Document structure recognition data

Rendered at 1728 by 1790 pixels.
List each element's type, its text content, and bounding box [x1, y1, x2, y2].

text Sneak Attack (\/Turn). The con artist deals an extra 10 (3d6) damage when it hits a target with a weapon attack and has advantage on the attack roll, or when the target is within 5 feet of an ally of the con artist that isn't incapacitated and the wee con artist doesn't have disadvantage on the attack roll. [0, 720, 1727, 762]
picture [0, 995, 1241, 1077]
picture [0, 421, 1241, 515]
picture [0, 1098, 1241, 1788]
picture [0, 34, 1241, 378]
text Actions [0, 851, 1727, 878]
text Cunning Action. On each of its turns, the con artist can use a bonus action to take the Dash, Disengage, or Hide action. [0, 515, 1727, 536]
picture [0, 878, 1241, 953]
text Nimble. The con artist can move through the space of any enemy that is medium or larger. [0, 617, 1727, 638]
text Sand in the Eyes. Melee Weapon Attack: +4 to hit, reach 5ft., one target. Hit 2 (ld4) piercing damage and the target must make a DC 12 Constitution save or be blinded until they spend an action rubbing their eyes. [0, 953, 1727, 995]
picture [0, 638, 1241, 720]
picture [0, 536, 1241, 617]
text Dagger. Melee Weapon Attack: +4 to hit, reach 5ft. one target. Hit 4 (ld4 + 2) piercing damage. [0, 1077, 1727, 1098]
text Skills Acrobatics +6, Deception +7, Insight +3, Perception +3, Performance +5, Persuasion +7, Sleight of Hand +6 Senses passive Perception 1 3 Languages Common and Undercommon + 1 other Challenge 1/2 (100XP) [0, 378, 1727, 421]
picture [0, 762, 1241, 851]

> **TASK TO COMPLETE**: From the lines above, copy those that contain the word "picture".

> **OUTPUT OF THE TASK**:
picture [0, 995, 1241, 1077]
picture [0, 421, 1241, 515]
picture [0, 1098, 1241, 1788]
picture [0, 34, 1241, 378]
picture [0, 878, 1241, 953]
picture [0, 638, 1241, 720]
picture [0, 536, 1241, 617]
picture [0, 762, 1241, 851]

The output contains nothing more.